Onset of Ergodicity Across Scales on a Digital Quantum Processor

Abstract

Understanding how isolated quantum many-body systems thermalize remains a central question in modern physics. We study the onset of ergodicity in a two-dimensional disordered Heisenberg Floquet model using digital quantum simulation on IBM's Nighthawk superconducting processor, reaching system sizes of up to $10\times10$ qubits.

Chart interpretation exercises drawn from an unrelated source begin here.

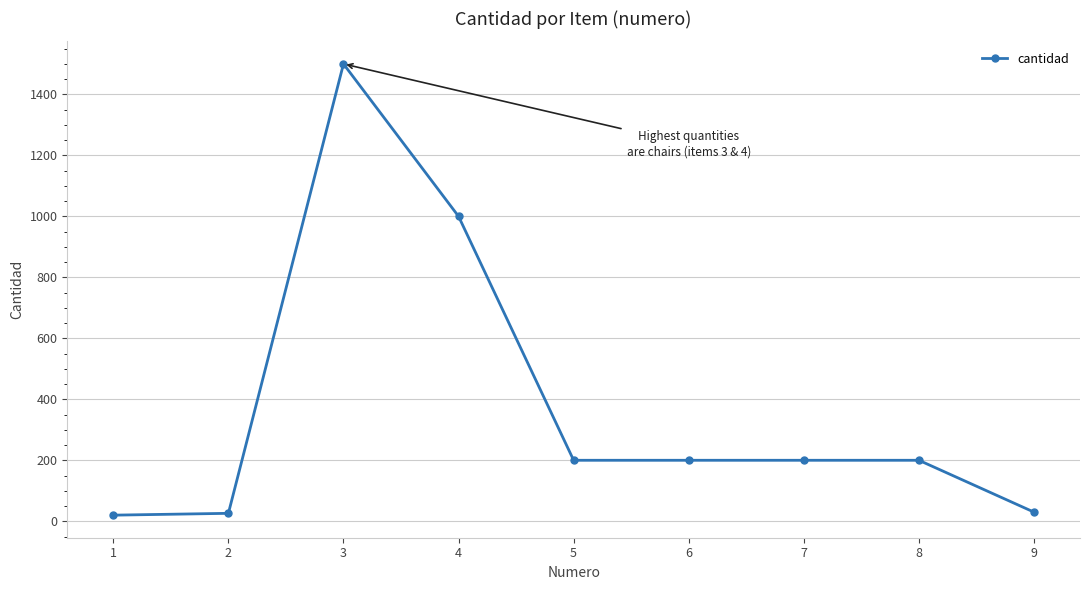

What is the sum of all values?

3376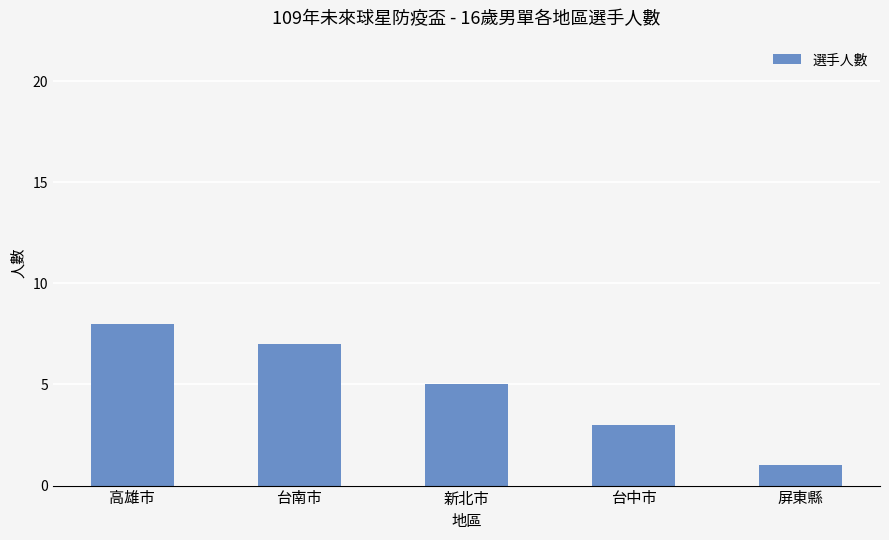

What is the label of the 3rd bar from the right?

新北市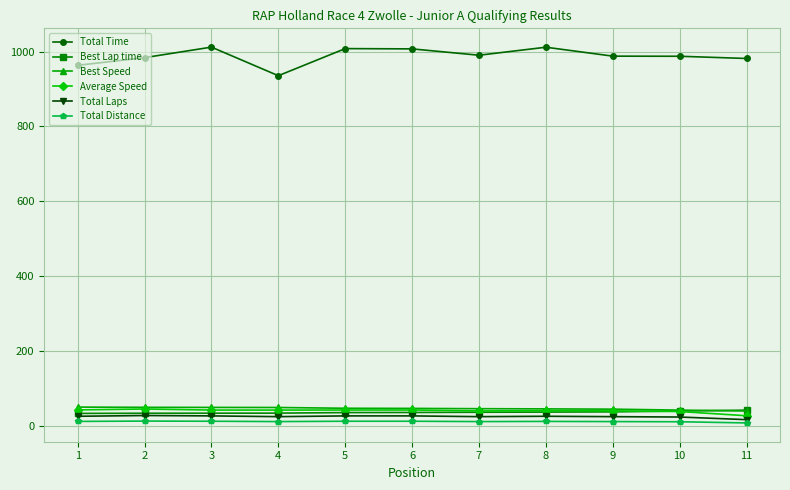

At how many categories does at least one series exceed 809?

11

We probe ergodicity across different length scales by coarse-graining the system into spatial patches of varying sizes and introducing a measure based on the collision entropy of each patch, enabling a detailed study of when ergodic behavior emerges across scales. The high sampling rate of superconducting quantum processing units, together with an optimal sample estimator, allow us to access patches of sizes up to $3\times3$. We observe that as the Heisenberg coupling $J$ increases, the noiseless system undergoes a smooth crossover from subergodic to ergodic behavior, with smaller patches approaching their random-matrix-theory values first, thereby revealing a hierarchy across scales. In the region of parameter space where classical tensor-network simulations are reliable, small patches or small values of $J$, we find excellent agreement with the error-mitigated quantum simulation. Beyond this regime, volume-law entanglement and contraction complexity growth causes the cost of classical methods to rise sharply. Our results open new directions for the use of quantum computers in the study of quantum thermalization.

Figures (31)

• Figure 1: (a) The periodic quantum circuits we consider consist of a 2D brickwork of gates. Each blue slab covering all qubits represents one application of $U_F$, a single Floquet layer. The sequence of underlying two-qubit gates is shown for one such layer, forming a densely packed brickwork. Each gate consists of the entangling unitary $e^{iJ(X_iX_j+Y_iY_j+Z_iZ_j)}$ followed by two random single-qubit rotations $e^{i (h_iZ_i+ h_j Z_j)}$, with $h_i$ drawn uniformly from $[-\pi/2,\pi/2]$ on the first Floquet layer and then repeated periodically in time. (b) A visualization created from the results of an $8\times 8 = 64$ qubit simulation on the IBM Quantum's Nighthawk-family device, illustrating the crossover from non-ergodic to ergodic behavior in the Heisenberg Floquet system as a function of the coupling $0 \le J < \pi/4$. At each of the three values of $J$ we exhibit the collision entropy of the $64$ single qubit marginals, as well as the collision entropy of the $16$ non-overlapping $2\times 2$ subsystems. All patches of up to size $3\times3$ can be similarly obtained but are not shown here.
• Figure 2: Marginal 2-collision entropies $S_{2,Z}[A]$ for central connected marginals in the $5\times5$ system at $n_F=3$ cycles, computed via exact state vector simulation, averaged over $256$ disorder realizations. The stars ($\bigstar$) indicate the couplings $J^\star$ at which $S_{2,Z}[A]$ reaches a plateau within $0.1$ of the corresponding Haar values.
• Figure 3: (a)Single instance entropies: Experimental results from ibm_miami, mitigated using LEC (see \ref{['eq:LECdefinitionmain']}), for a range of system sizes beyond exact diagonalization. See \ref{['sec:Quantum simulation results']} in the Supplementary Material for the raw data and a more detailed discussion of mitigation techniques. In each case, we compute collision entropies of central marginals of various shapes for a fixed disorder instance. (b)Spatially averaged entropies:. For each system size, we fix the disorder instance from panel (a) and average the collision entropy over 16 marginals of a given shape. The symbol $\bigstar$ marks the smallest $J$ for which the measured entropy lies within $\varepsilon=0.1$ of the Haar value; since the entropy appears to vary smoothly with $J$, there is no sharply defined onset of ergodicity, and these markers are shown only to indicate trends.
• Figure 4: Depiction of a set of quantum mechanical degrees of freedom, e.g., qubits or spins and various patches $A$ on which one can define the marginal collision entropies.
• Figure 5: Sequence of gate operation implementing one Floquet cycle. The two-qubit gate \ref{['GateuijSM']} is sampled freshly in each application. Other orderings could be chosen but we do not expect the physics to depend on this choice.